◆ **REQUESTS**:
**a.** According to the text on self-help group cohesion, what technique do the Dhokra artisans use to create their artifacts?
**b.** Put this sentence from the text on self-help group cohesion into Spanish: "Solidarity in a group promotes cohesion and camaraderie."

◆ **TEXT SEGMENT**:
------------

As per Transcript 2, the group members cited that the group is involved in making terracotta pottery. Regarding the group mechanism, the respondent highlighted that if a member is making a Ganesh Murti and they cannot make the seat for the lord, then the other members help them. Thus, the cooperation in the group improves the solidarity of the group.

Figure 4 highlights the category of social control. The social norms in the form of noticing, discussing, reporting, social contracts, and bank sanctions lead to open code social control.

 

 Figure  4. Category 2—Social Control.

 

 

(3)  Social Cohesion: Solidarity in a group promotes cohesion and camaraderie. It helps them build relationships, trust, and cohesion, which drives financial sustainability. Geographic proximity, puritan values, and shared vocation unite a group and create a common bond in the form of social capital. Task dependencies and business correlation, and cultural affiliations lead to like-mindedness. Social ties, cultural affiliations, and task dependencies lead to cooperation. Cooperation and like-mindedness lead to solidarity. Solidarity leads to motivation for peer learning and adherence to norms. Adherence to group norms leads to higher loan repayments.

Transcript for Interview 3

Interviewer: What is the primary vocation of the group?

Respondent: The self-help group consists of Dhokra artists residing on the outskirts of the village in Odisha.

Interviewer: What do the members manufacture?

Respondent: The artisans specialize in the Dhokra art, employing metal casting techniques to create a diverse range of artifacts, including divas, pots, and animal figurines.

Interviewer: Do all the members engage in the same art form?

Respondent: Yes, all members are dedicated to preserving this traditional art form that has been passed down through generations.

Interviewer: How does the group support its members?

Respondent: The shared professional homogeneity fosters a strong sense of camaraderie and connectedness among the group members

 

 As per Transcript 3, another example of solidarity and cohesion is the Dhokra Art group that resides in Orissa, India. Dhokra art is pre-Mohenjo-Daro and Harappan art from Bastar, Chhattisgarh, India, and depicts Eastern Indian heritage. In an SHG formed by Dhokra artists, the master craftsmen emphasized that the artisans reside at the outskirts of the city. According to the master craftsmen, the group has been preserving this ancestral art form for ages. These skilled artisans use metal casting to create a wide array of artifacts, including diyas, pots and animal figurines. The SHG leader cited professional homogeneity as a source of solidarity. This story shows how ethnicity and heritage unite a community. Repayment of loans is determined by trust. The member said the group may not eat but will repay the loan. Honesty promotes group cohesion.

------------

◆ **RECORDED DATA**:
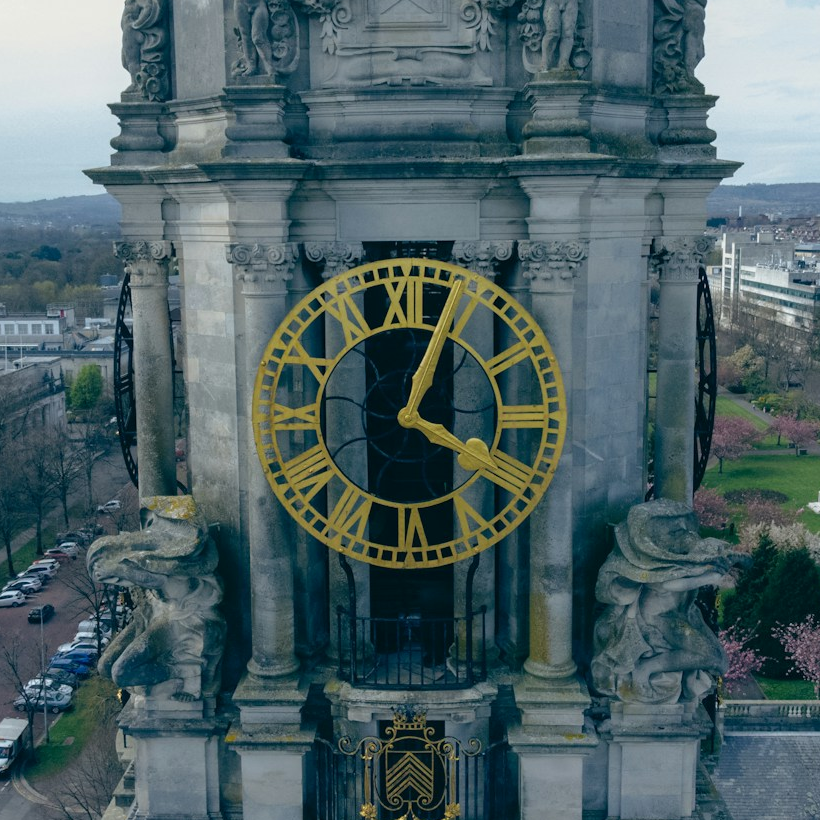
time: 4:04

------------

◆ **ANSWERS BELOW**:
**a.** Metal casting.

**b.** La solidaridad en un grupo promueve la cohesión y la camaradería.